Film: Any Day Now
Director: Travis Fine
All things are created equal –- it’s a statement that truly has no place in a film that tells the true story of a couple in Los Angeles, California that works to adopt a child in the late 1970s.
Adoption, as a process in America, dates back with official state law as far back as 1851. It’s a process that has been refined over decades and, in turn, should make adopting a child easy to achieve for every proven couple in front of a court of law. But what if this process involves race where the child’s race differs from the prospective parents which could end up being confusing for the child? No problem — covered as of 1948. What if the child is from another country?
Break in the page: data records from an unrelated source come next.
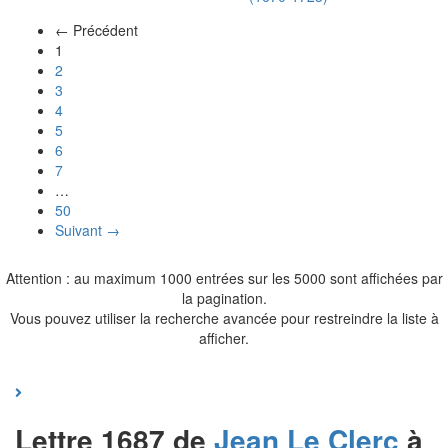
← Précédent
(actuel)
1
2
3
4
5
6
7
…
50
Suivant →
Attention : au maximum 1000 entrées sur les 5000 sont affichées par
la pagination.
Vous pouvez utiliser la recherche avancée pour restreindre la liste à
afficher.
Lettre 1687 de
Jean
Le Clerc
à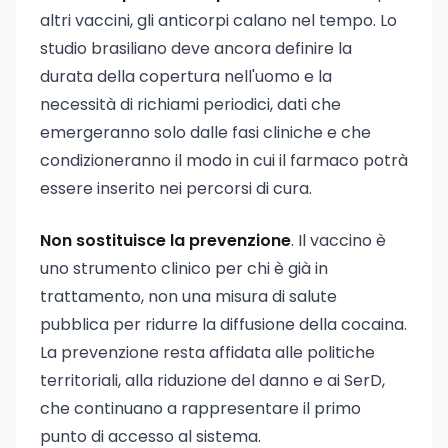
altri vaccini, gli anticorpi calano nel tempo. Lo
studio brasiliano deve ancora definire la
durata della copertura nell'uomo e la
necessità di richiami periodici, dati che
emergeranno solo dalle fasi cliniche e che
condizioneranno il modo in cui il farmaco potrà
essere inserito nei percorsi di cura.
Non sostituisce la prevenzione
. Il vaccino è
uno strumento clinico per chi è già in
trattamento, non una misura di salute
pubblica per ridurre la diffusione della cocaina.
La prevenzione resta affidata alle politiche
territoriali, alla riduzione del danno e ai SerD,
che continuano a rappresentare il primo
punto di accesso al sistema.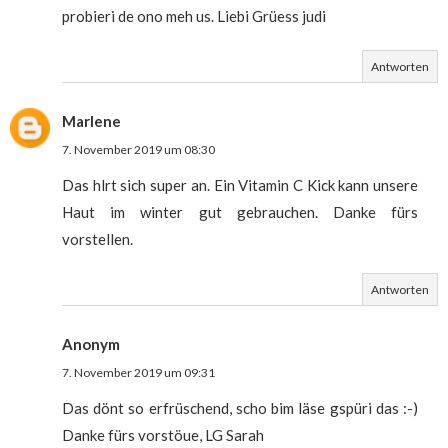
probieri de ono meh us. Liebi Grüess judi
Antworten
Marlene
7. November 2019 um 08:30
Das hlrt sich super an. Ein Vitamin C Kick kann unsere
Haut im winter gut gebrauchen. Danke fürs
vorstellen.
Antworten
Anonym
7. November 2019 um 09:31
Das dönt so erfrüschend, scho bim läse gspüri das :-)
Danke fürs vorstöue, LG Sarah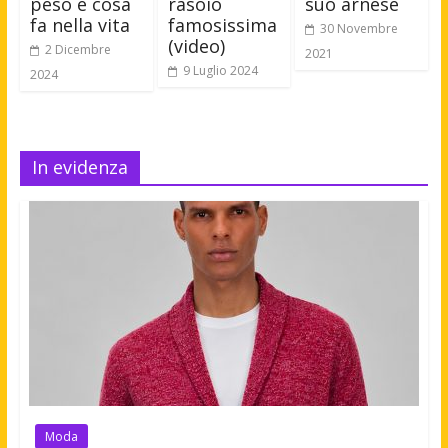
peso e cosa
rasoio
suo arnese
fa nella vita
famosissima
30 Novembre
(video)
2 Dicembre
2021
9 Luglio 2024
2024
In evidenza
Moda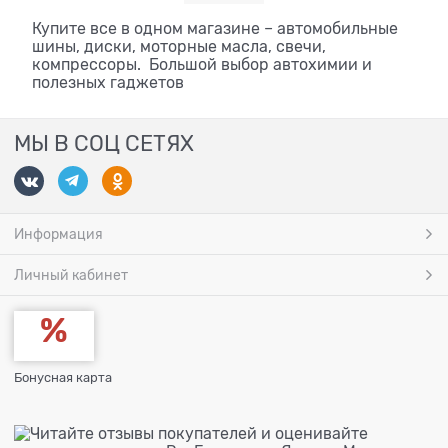
Купите все в одном магазине – автомобильные
шины, диски, моторные масла, свечи,
компрессоры. Большой выбор автохимии и
полезных гаджетов
МЫ В СОЦ СЕТЯХ
Информация
Личный кабинет
Бонусная карта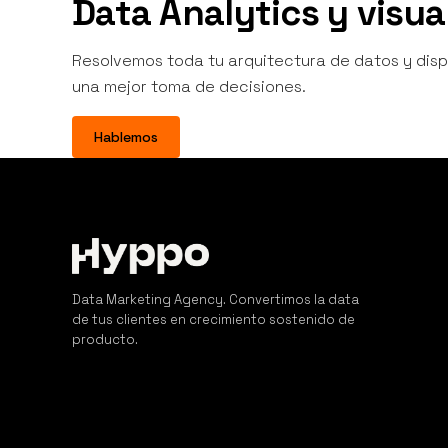
Data Analytics y visua
Resolvemos toda tu arquitectura de datos y disp
una mejor toma de decisiones.
Hablemos
Data Marketing Agency. Convertimos la data
de tus clientes en crecimiento sostenido de
producto.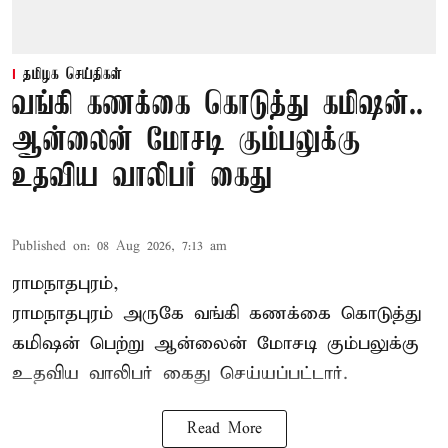
தமிழக செய்திகள்
வங்கி கணக்கை கொடுத்து கமிஷன்..
ஆன்லைன் மோசடி கும்பலுக்கு
உதவிய வாலிபர் கைது
Published on
:
08 Aug 2026, 7:13 am
ராமநாதபுரம்,
ராமநாதபுரம் அருகே வங்கி கணக்கை கொடுத்து
கமிஷன் பெற்று ஆன்லைன் மோசடி கும்பலுக்கு
உதவிய வாலிபர் கைது செய்யப்பட்டார்.
Read More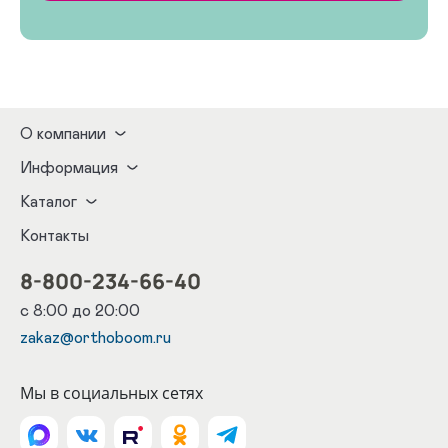
О компании
Информация
Каталог
Контакты
8-800-234-66-40
с 8:00 до 20:00
zakaz@orthoboom.ru
Мы в социальных сетях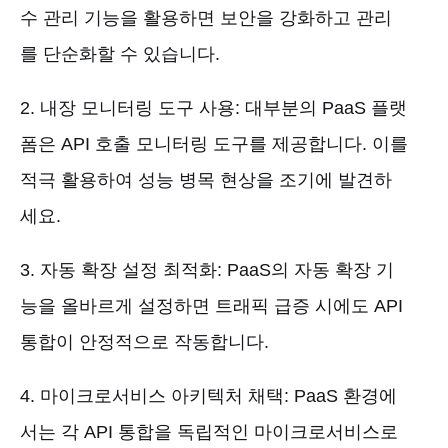
수 관리 기능을 활용하면 보안을 강화하고 관리
를 단순화할 수 있습니다.
2. 내장 모니터링 도구 사용: 대부분의 PaaS 플랫
폼은 API 호출 모니터링 도구를 제공합니다. 이를
적극 활용하여 성능 병목 현상을 조기에 발견하
세요.
3. 자동 확장 설정 최적화: PaaS의 자동 확장 기
능을 올바르게 설정하면 트래픽 급증 시에도 API
통합이 안정적으로 작동합니다.
4. 마이크로서비스 아키텍처 채택: PaaS 환경에
서는 각 API 통합을 독립적인 마이크로서비스로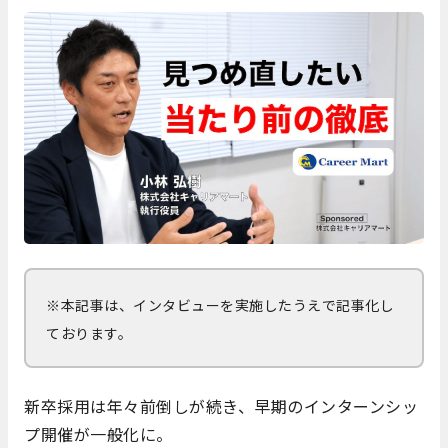
※本記事は、インタビューを実施したうえで記事化し
ております。
新卒採用は年々前倒しが続き、早期のインターンシッ
プ開催が一般化に。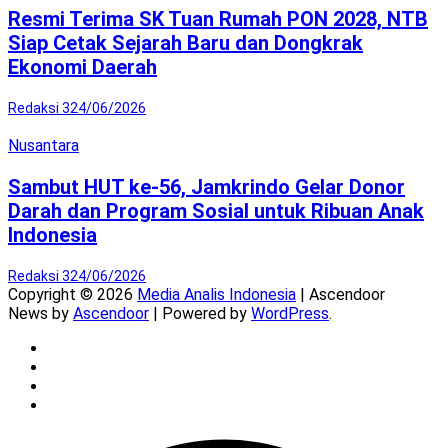
Resmi Terima SK Tuan Rumah PON 2028, NTB
Siap Cetak Sejarah Baru dan Dongkrak
Ekonomi Daerah
Redaksi 3
24/06/2026
Nusantara
Sambut HUT ke-56, Jamkrindo Gelar Donor
Darah dan Program Sosial untuk Ribuan Anak
Indonesia
Redaksi 3
24/06/2026
Copyright © 2026
Media Analis Indonesia
| Ascendoor
News by
Ascendoor
| Powered by
WordPress
.
Twitter
Instagram
YouTube
Facebook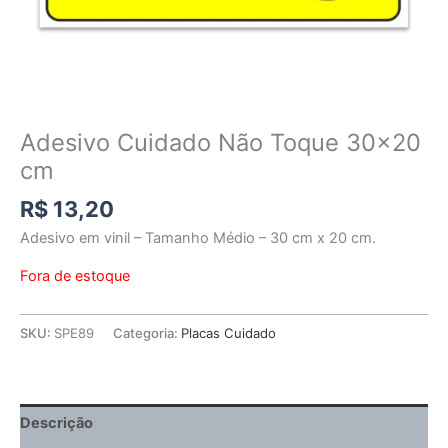
Adesivo Cuidado Não Toque 30×20
cm
R$
13,20
Adesivo em vinil – Tamanho Médio – 30 cm x 20 cm.
Fora de estoque
SKU:
SPE89
Categoria:
Placas Cuidado
Descrição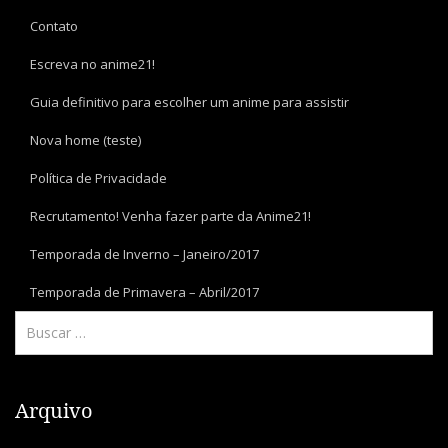
Contato
Escreva no anime21!
Guia definitivo para escolher um anime para assistir
Nova home (teste)
Política de Privacidade
Recrutamento! Venha fazer parte da Anime21!
Temporada de Inverno – Janeiro/2017
Temporada de Primavera – Abril/2017
Arquivo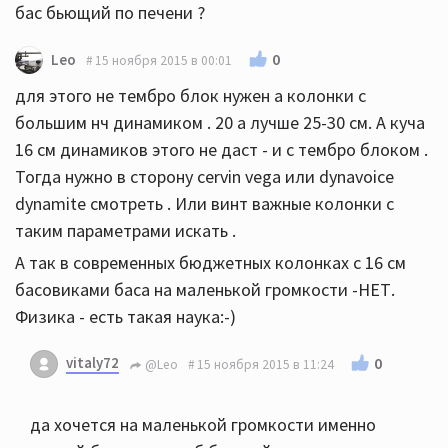
бас бьющий по печени ?
0
Leo
15 ноября 2015 в 00:01
для этого не тембро блок нужен а колонки с
большим нч динамиком . 20 а лучше 25-30 см. А куча
16 см динамиков этого не даст - и с тембро блоком .
Тогда нужно в сторону cervin vega или dynavoice
dynamite смотреть . Или винт важные колонки с
таким параметрами искать .
А так в современных бюджетных колонках с 16 см
басовиками баса на маленькой громкости -НЕТ.
Физика - есть такая наука:-)
vitaly72
0
@Leo
15 ноября 2015 в 11:24
да хочется на маленькой громкости именно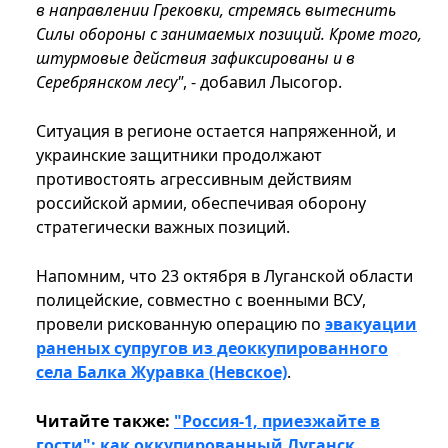
в направлении Грековки, стремясь вытеснить
Силы обороны с занимаемых позиций. Кроме того,
штурмовые действия зафиксированы и в
Серебрянском лесу"
, - добавил Лысогор.
Ситуация в регионе остается напряженной, и
украинские защитники продолжают
противостоять агрессивным действиям
российской армии, обеспечивая оборону
стратегически важных позиций.
Напомним, что 23 октября в Луганской области
полицейские, совместно с военными ВСУ,
провели рискованную операцию по
эвакуации
раненых супругов из деоккупированного
села Балка Журавка (Невское)
.
Читайте также:
"Россия-1, приезжайте в
гости": как оккупированный Луганск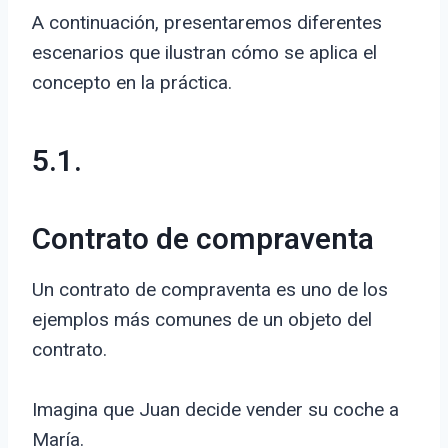
A continuación, presentaremos diferentes
escenarios que ilustran cómo se aplica el
concepto en la práctica.
5.1.
Contrato de compraventa
Un contrato de compraventa es uno de los
ejemplos más comunes de un objeto del
contrato.
Imagina que Juan decide vender su coche a
María.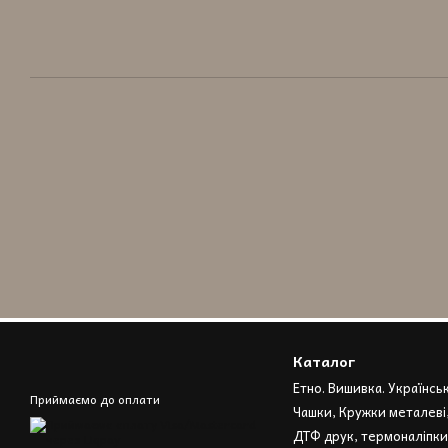
Каталог
Етно. Вишивка. Українсь
Приймаємо до оплати
Чашки, Кружки металеві
ДТФ друк, термоналіпки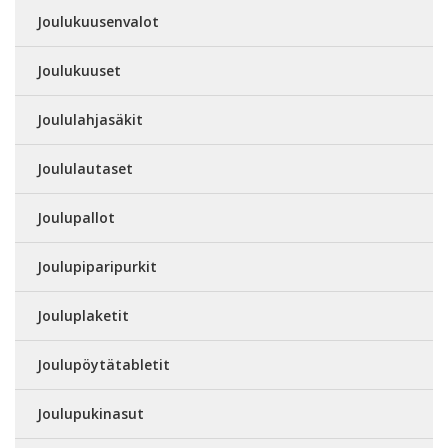
Joulukuusenvalot
Joulukuuset
Joululahjasäkit
Joululautaset
Joulupallot
Joulupiparipurkit
Jouluplaketit
Joulupöytätabletit
Joulupukinasut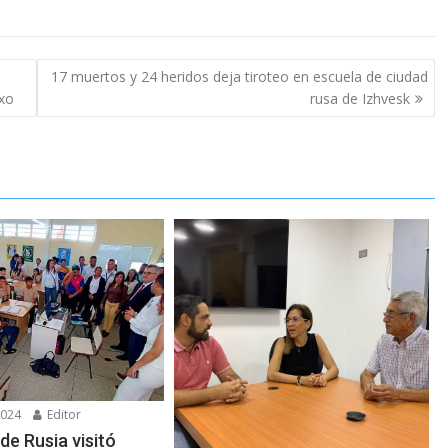
17 muertos y 24 heridos deja tiroteo en escuela de ciudad
exo
rusa de Izhvesk
2024
Editor
de Rusia visitó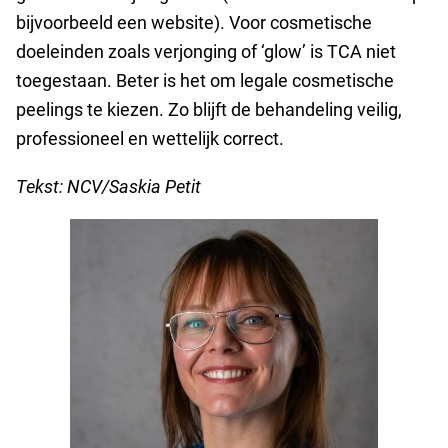
bijvoorbeeld een website). Voor cosmetische
doeleinden zoals verjonging of ‘glow’ is TCA niet
toegestaan. Beter is het om legale cosmetische
peelings te kiezen. Zo blijft de behandeling veilig,
professioneel en wettelijk correct.
Tekst: NCV/Saskia Petit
Interesting — this is finding its way through the Child Citizenship Act of 2000 as we write.
Hold up, what if the child is a mentally handicapped teenager? Add what if the parents are two concerned, attentive adults that just happen to be homosexual?
Therein lies the heart of a film that works to showcase just how hard the fight for rights has been for adoption within the LGBTIQ community since civil uprisings in the United States started with movements like Stonewall in 1969.
“Any Day Now” recounts the uphill battle that happened over the course of two years when a couple from West Hollywood in Los Angeles, California works to bring a 14-year-old teen from the broken home of a incarcerated, drug-addled mother (played unflinchingly by “The Killing” television actress Jamie Anne Allman) into theirs.
The teen in question, Marco (Isaac Leyva in his first acting role), bookends the film with his aimless exploration of Los Angeles, doll in hand, looking for his home, which it seems he will never find.
West Hollywood throughout the “disco era” was a Petri dish. It was a hub of experimentation, connection and definition. Somehow in the midst of it all, the couple (played with complete investment from veteran stage and screen actor Alan Cumming and from “Raising Hope,” Garret Dillahunt) find each other and this child through a rapid-fire scenario of circumstances that beg the question: what is the right situation for a child?
You will ask yourself the same question as Rudy (Cumming) and Paul (Dillahunt) weave their way through the judicial system – and each other – as they try to bring this child into their newly found relationship and into what they feel is the best setting for this misplaced part of “the system.”
A heartbreaking scene finds Marco realizing for the first time that his home could in all actuality be with this newfound pair of parents as he exclaims in tears, “I’m excited” — something the teen hasn’t been able to feel in some time — and it’s something that everyone within the scene (and in the seats of the theater) understands and also feels within the first interaction between them.
So what happens? Does it all work out? Well, it depends on what you gather from the ending of the film. It’s a hard, uneven line between telling a story and properly marking a part of history that even now, we seem to not understand fully.
“Any Day Now” will have you questioning what is “right” and what can make a family part of the true “American Dream.”